--- Information given ---
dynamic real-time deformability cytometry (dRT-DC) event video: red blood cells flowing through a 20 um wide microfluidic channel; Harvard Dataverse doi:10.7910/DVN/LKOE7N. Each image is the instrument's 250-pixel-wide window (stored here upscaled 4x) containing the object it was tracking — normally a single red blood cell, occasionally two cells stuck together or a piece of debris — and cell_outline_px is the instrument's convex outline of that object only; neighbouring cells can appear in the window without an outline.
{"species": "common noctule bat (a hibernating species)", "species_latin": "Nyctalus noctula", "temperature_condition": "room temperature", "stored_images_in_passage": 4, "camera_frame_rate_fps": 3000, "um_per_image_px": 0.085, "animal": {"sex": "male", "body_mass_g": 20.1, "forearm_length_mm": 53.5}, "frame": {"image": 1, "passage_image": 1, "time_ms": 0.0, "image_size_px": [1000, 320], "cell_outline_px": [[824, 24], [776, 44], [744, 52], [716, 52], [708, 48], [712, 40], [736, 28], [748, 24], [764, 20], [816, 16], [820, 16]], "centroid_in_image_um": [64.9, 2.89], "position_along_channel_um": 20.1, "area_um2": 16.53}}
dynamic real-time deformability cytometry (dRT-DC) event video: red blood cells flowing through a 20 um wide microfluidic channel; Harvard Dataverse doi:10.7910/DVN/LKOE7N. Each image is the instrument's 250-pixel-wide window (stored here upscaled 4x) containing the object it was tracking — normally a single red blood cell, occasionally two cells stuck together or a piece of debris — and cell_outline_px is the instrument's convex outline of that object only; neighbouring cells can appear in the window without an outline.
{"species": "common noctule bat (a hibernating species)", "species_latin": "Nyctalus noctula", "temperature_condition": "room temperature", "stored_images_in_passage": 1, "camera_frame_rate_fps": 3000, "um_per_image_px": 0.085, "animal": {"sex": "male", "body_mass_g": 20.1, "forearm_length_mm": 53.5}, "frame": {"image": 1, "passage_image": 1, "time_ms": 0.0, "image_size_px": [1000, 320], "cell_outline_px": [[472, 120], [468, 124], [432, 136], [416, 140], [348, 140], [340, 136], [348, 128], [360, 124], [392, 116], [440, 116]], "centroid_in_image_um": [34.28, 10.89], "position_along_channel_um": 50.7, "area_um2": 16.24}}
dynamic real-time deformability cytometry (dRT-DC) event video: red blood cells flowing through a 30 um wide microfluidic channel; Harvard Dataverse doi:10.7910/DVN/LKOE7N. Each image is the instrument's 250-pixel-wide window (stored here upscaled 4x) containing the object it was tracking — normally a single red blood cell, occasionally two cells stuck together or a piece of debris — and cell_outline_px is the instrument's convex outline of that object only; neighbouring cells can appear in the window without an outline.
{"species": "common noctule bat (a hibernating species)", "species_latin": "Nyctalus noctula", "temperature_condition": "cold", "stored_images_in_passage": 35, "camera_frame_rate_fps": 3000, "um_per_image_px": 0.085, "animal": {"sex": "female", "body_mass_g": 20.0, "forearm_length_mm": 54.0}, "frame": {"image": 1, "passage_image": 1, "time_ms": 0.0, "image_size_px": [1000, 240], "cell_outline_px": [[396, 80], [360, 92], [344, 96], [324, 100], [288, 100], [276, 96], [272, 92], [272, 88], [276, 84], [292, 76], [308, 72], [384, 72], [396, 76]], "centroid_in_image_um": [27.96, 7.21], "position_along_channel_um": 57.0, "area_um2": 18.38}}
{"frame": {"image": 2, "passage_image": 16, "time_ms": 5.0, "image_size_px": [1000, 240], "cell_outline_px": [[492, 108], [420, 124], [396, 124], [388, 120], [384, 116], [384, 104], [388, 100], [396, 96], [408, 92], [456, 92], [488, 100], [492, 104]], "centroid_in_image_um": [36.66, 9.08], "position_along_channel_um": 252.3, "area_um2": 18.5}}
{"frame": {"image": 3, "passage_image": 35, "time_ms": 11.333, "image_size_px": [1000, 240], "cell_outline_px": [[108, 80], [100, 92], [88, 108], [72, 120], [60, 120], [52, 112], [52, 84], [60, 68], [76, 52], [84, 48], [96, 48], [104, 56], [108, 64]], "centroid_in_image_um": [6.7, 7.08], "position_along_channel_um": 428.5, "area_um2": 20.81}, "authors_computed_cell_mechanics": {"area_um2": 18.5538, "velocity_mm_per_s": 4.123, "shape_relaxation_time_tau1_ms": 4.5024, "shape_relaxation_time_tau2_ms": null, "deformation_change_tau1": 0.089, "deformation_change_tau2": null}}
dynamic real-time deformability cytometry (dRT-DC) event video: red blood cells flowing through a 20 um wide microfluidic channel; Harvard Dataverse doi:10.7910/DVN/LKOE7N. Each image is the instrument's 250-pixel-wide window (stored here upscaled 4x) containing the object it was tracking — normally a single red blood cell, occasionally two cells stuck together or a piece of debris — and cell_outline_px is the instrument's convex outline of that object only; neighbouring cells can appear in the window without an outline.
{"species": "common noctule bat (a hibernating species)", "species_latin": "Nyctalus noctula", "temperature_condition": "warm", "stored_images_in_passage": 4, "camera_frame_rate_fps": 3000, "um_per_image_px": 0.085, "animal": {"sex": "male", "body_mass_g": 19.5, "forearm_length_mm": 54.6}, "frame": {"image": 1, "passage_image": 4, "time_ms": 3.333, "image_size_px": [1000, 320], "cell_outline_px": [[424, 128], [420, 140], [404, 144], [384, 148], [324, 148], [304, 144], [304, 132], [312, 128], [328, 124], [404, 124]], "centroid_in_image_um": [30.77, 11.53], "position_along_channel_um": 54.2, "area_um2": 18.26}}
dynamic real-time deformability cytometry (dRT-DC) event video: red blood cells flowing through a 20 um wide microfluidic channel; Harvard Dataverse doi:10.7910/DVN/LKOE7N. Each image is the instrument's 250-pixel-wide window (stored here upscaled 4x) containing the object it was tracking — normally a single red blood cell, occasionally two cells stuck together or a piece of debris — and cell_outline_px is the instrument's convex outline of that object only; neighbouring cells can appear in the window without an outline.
---
- _Task to carry out_:
Each record above should be restated word for word.

- _Worked solution_:
dynamic real-time deformability cytometry (dRT-DC) event video: red blood cells flowing through a 20 um wide microfluidic channel; Harvard Dataverse doi:10.7910/DVN/LKOE7N. Each image is the instrument's 250-pixel-wide window (stored here upscaled 4x) containing the object it was tracking — normally a single red blood cell, occasionally two cells stuck together or a piece of debris — and cell_outline_px is the instrument's convex outline of that object only; neighbouring cells can appear in the window without an outline.
{"species": "common noctule bat (a hibernating species)", "species_latin": "Nyctalus noctula", "temperature_condition": "room temperature", "stored_images_in_passage": 4, "camera_frame_rate_fps": 3000, "um_per_image_px": 0.085, "animal": {"sex": "male", "body_mass_g": 20.1, "forearm_length_mm": 53.5}, "frame": {"image": 1, "passage_image": 1, "time_ms": 0.0, "image_size_px": [1000, 320], "cell_outline_px": [[824, 24], [776, 44], [744, 52], [716, 52], [708, 48], [712, 40], [736, 28], [748, 24], [764, 20], [816, 16], [820, 16]], "centroid_in_image_um": [64.9, 2.89], "position_along_channel_um": 20.1, "area_um2": 16.53}}
dynamic real-time deformability cytometry (dRT-DC) event video: red blood cells flowing through a 20 um wide microfluidic channel; Harvard Dataverse doi:10.7910/DVN/LKOE7N. Each image is the instrument's 250-pixel-wide window (stored here upscaled 4x) containing the object it was tracking — normally a single red blood cell, occasionally two cells stuck together or a piece of debris — and cell_outline_px is the instrument's convex outline of that object only; neighbouring cells can appear in the window without an outline.
{"species": "common noctule bat (a hibernating species)", "species_latin": "Nyctalus noctula", "temperature_condition": "room temperature", "stored_images_in_passage": 1, "camera_frame_rate_fps": 3000, "um_per_image_px": 0.085, "animal": {"sex": "male", "body_mass_g": 20.1, "forearm_length_mm": 53.5}, "frame": {"image": 1, "passage_image": 1, "time_ms": 0.0, "image_size_px": [1000, 320], "cell_outline_px": [[472, 120], [468, 124], [432, 136], [416, 140], [348, 140], [340, 136], [348, 128], [360, 124], [392, 116], [440, 116]], "centroid_in_image_um": [34.28, 10.89], "position_along_channel_um": 50.7, "area_um2": 16.24}}
dynamic real-time deformability cytometry (dRT-DC) event video: red blood cells flowing through a 30 um wide microfluidic channel; Harvard Dataverse doi:10.7910/DVN/LKOE7N. Each image is the instrument's 250-pixel-wide window (stored here upscaled 4x) containing the object it was tracking — normally a single red blood cell, occasionally two cells stuck together or a piece of debris — and cell_outline_px is the instrument's convex outline of that object only; neighbouring cells can appear in the window without an outline.
{"species": "common noctule bat (a hibernating species)", "species_latin": "Nyctalus noctula", "temperature_condition": "cold", "stored_images_in_passage": 35, "camera_frame_rate_fps": 3000, "um_per_image_px": 0.085, "animal": {"sex": "female", "body_mass_g": 20.0, "forearm_length_mm": 54.0}, "frame": {"image": 1, "passage_image": 1, "time_ms": 0.0, "image_size_px": [1000, 240], "cell_outline_px": [[396, 80], [360, 92], [344, 96], [324, 100], [288, 100], [276, 96], [272, 92], [272, 88], [276, 84], [292, 76], [308, 72], [384, 72], [396, 76]], "centroid_in_image_um": [27.96, 7.21], "position_along_channel_um": 57.0, "area_um2": 18.38}}
{"frame": {"image": 2, "passage_image": 16, "time_ms": 5.0, "image_size_px": [1000, 240], "cell_outline_px": [[492, 108], [420, 124], [396, 124], [388, 120], [384, 116], [384, 104], [388, 100], [396, 96], [408, 92], [456, 92], [488, 100], [492, 104]], "centroid_in_image_um": [36.66, 9.08], "position_along_channel_um": 252.3, "area_um2": 18.5}}
{"frame": {"image": 3, "passage_image": 35, "time_ms": 11.333, "image_size_px": [1000, 240], "cell_outline_px": [[108, 80], [100, 92], [88, 108], [72, 120], [60, 120], [52, 112], [52, 84], [60, 68], [76, 52], [84, 48], [96, 48], [104, 56], [108, 64]], "centroid_in_image_um": [6.7, 7.08], "position_along_channel_um": 428.5, "area_um2": 20.81}, "authors_computed_cell_mechanics": {"area_um2": 18.5538, "velocity_mm_per_s": 4.123, "shape_relaxation_time_tau1_ms": 4.5024, "shape_relaxation_time_tau2_ms": null, "deformation_change_tau1": 0.089, "deformation_change_tau2": null}}
dynamic real-time deformability cytometry (dRT-DC) event video: red blood cells flowing through a 20 um wide microfluidic channel; Harvard Dataverse doi:10.7910/DVN/LKOE7N. Each image is the instrument's 250-pixel-wide window (stored here upscaled 4x) containing the object it was tracking — normally a single red blood cell, occasionally two cells stuck together or a piece of debris — and cell_outline_px is the instrument's convex outline of that object only; neighbouring cells can appear in the window without an outline.
{"species": "common noctule bat (a hibernating species)", "species_latin": "Nyctalus noctula", "temperature_condition": "warm", "stored_images_in_passage": 4, "camera_frame_rate_fps": 3000, "um_per_image_px": 0.085, "animal": {"sex": "male", "body_mass_g": 19.5, "forearm_length_mm": 54.6}, "frame": {"image": 1, "passage_image": 4, "time_ms": 3.333, "image_size_px": [1000, 320], "cell_outline_px": [[424, 128], [420, 140], [404, 144], [384, 148], [324, 148], [304, 144], [304, 132], [312, 128], [328, 124], [404, 124]], "centroid_in_image_um": [30.77, 11.53], "position_along_channel_um": 54.2, "area_um2": 18.26}}
dynamic real-time deformability cytometry (dRT-DC) event video: red blood cells flowing through a 20 um wide microfluidic channel; Harvard Dataverse doi:10.7910/DVN/LKOE7N. Each image is the instrument's 250-pixel-wide window (stored here upscaled 4x) containing the object it was tracking — normally a single red blood cell, occasionally two cells stuck together or a piece of debris — and cell_outline_px is the instrument's convex outline of that object only; neighbouring cells can appear in the window without an outline.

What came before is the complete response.